Using roughly chewed and only slightly digested plant material, they make a small ventilated structure, the fungus comb or garden, on which the mycelium of a Termitomyces, a Basidiomycete fungus of the same family as the Lepiota, will grow. This fungus will gradually break down the ligneous and cellulose-bearing material amassed on the comb into substances that are easier for the termites to assimilate.

The entomologists focusing on these fascinating social insects have long considered the symbiotic relationship between the Macrotermitinae and the fungus Termitomyces was one of interaction specificity, in that one species of termite associated with a single species of fungus, following a system elaborated by co-evolution that began several tens of millions of years ago.

A study recently published by an international research team, jointly involving IRD scientists, brought proof that this symbiotic relationship is much more complex and diversified than was suspected.

With the aim of understanding better how the ties between the insect and the fungus are forged, samples of termites and associated Termitomyces were taken in South Africa and Senegal, from 101 colonies belonging to eight species divided over three different genera. Analysis of molecular variance using amplification and sequencing of highly variable genome sequences from the termites and fungi gave measurements of the level of symbiotic interaction between fungus and insect depending on hierarchical taxonomic level (genus, species, colony). Strong evidence of variability in the host-symbiont association emerged: it was high between genera, low between species and quite high between colonies of the same species.

Among the different species studied, only the termite Macrotermes natalensis established a symbiotic relation specificity with a single fungus species, whatever the colony investigated. In contrast, the three termite species of the genus Odontotermes are capable of growing several different species of Termitomyces. Further, bilaterally low specificity was found in the other species of the genus Microtermes, where several different termite species were associated with a variety of fungi. This confirmed therefore that, in most cases, no co-evolution occurred in the symbiotic relationship which brought the fungus into interaction with the termite.

The secret of this diversification could lie in Termitomyces’ capacity for fructification through fruiting bodies. The investigators advanced the hypothesis that this element of a fungus, which develops from the mycelium then reaches the surface, where it forms its visible part, would render the organism retrievable by termites from another colony which would take it back to their nest to establish a new growth site. The results indicate strongly that, rather than an intergenerational transmission mode, like the one found in fungus-growing ants, a process of horizontal transmission operates between of the same given fungus between many different colonies of termites, whether or not the latter belong to the same species.

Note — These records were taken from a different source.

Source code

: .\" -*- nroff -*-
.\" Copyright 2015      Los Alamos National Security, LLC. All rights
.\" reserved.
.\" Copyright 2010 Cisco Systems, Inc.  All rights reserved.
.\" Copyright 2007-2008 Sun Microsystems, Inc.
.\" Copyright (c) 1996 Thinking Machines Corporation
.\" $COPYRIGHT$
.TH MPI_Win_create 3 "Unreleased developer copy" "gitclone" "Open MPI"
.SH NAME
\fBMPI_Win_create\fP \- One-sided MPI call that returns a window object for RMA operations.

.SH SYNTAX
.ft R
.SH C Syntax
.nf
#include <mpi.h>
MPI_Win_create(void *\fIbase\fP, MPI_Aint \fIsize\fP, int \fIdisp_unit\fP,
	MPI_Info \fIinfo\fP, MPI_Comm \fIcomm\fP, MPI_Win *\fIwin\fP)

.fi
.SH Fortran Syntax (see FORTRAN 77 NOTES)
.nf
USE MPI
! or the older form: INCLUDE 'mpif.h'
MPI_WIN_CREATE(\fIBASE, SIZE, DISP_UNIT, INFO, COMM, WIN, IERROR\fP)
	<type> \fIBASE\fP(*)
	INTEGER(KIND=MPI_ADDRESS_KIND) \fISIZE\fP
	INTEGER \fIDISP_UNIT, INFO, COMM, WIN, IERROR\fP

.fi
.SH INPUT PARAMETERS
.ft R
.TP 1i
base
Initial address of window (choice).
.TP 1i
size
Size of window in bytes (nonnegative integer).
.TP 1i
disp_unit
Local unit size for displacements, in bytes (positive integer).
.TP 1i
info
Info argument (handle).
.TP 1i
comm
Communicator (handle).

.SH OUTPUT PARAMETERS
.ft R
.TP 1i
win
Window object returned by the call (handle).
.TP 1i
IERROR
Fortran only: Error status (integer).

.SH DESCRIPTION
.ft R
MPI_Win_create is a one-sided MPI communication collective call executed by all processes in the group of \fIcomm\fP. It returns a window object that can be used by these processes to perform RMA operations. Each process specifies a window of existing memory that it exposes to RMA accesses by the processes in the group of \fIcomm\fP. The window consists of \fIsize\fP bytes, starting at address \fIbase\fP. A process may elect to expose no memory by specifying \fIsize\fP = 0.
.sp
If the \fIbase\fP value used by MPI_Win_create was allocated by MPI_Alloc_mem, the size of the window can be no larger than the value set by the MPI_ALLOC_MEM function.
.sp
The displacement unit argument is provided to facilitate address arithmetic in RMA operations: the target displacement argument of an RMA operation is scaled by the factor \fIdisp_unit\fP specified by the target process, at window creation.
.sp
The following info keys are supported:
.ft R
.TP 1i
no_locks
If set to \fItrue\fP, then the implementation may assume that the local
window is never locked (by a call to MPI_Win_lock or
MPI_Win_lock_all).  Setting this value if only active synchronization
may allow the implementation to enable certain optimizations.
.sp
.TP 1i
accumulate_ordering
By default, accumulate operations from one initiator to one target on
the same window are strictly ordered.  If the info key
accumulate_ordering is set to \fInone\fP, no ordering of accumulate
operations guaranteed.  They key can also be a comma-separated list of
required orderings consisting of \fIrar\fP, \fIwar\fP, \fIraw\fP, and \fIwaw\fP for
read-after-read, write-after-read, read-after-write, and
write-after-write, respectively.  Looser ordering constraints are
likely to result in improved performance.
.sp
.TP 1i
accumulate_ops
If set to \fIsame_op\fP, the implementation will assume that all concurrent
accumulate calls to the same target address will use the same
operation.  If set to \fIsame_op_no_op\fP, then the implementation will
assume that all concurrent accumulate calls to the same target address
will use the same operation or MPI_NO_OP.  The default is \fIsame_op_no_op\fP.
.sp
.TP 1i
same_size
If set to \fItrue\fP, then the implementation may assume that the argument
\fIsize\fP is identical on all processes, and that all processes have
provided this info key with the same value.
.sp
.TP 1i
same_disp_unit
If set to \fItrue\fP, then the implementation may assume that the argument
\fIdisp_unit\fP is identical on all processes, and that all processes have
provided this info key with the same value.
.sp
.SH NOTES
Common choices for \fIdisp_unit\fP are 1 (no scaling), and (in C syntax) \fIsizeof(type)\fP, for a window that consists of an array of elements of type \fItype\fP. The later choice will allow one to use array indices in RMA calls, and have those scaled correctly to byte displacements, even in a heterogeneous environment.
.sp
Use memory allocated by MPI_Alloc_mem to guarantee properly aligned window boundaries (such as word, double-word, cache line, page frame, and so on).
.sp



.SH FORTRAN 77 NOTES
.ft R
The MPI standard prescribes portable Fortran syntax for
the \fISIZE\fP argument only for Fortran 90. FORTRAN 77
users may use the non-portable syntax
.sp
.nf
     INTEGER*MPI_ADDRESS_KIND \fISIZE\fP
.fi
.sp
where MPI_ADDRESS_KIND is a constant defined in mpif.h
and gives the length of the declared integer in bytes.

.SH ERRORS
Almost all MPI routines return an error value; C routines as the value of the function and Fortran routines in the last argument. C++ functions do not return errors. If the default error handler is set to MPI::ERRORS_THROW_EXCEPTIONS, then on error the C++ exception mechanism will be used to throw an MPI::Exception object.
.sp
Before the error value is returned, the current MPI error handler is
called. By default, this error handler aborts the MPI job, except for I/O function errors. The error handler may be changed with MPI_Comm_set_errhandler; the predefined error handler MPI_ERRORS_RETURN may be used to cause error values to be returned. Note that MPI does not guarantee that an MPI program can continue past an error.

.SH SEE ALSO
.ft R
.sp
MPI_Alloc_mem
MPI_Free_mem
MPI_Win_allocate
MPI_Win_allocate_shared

Seeing that in Africa 90% of crop damage perpetrated by termites is the work of fungus-growing species, better understanding of the transmission mode of the symbiont fungus in these insect hosts is essential. The termites of the genus Odontotermes, which this study showed to have an aptitude for growing a variety of Termitomyces species, can for example cause yield losses of 25% in a field of sugar cane. In the northern areas of Cameroon, other species attack subsistence farmers’ staple crops of millet and sorghum. The latest control strategies implemented for limiting damage caused by these pests now target the fungus rather than the termite. By replacing insecticide by fungicide, these new methods thus employ a substance less harmful for humans. Nevertheless, these insects’ quite low interaction specificity, making them capable of growing diverse species of fungi, could keep them a step ahead of the fungicide control methods and thus hinder this new approach to termite control.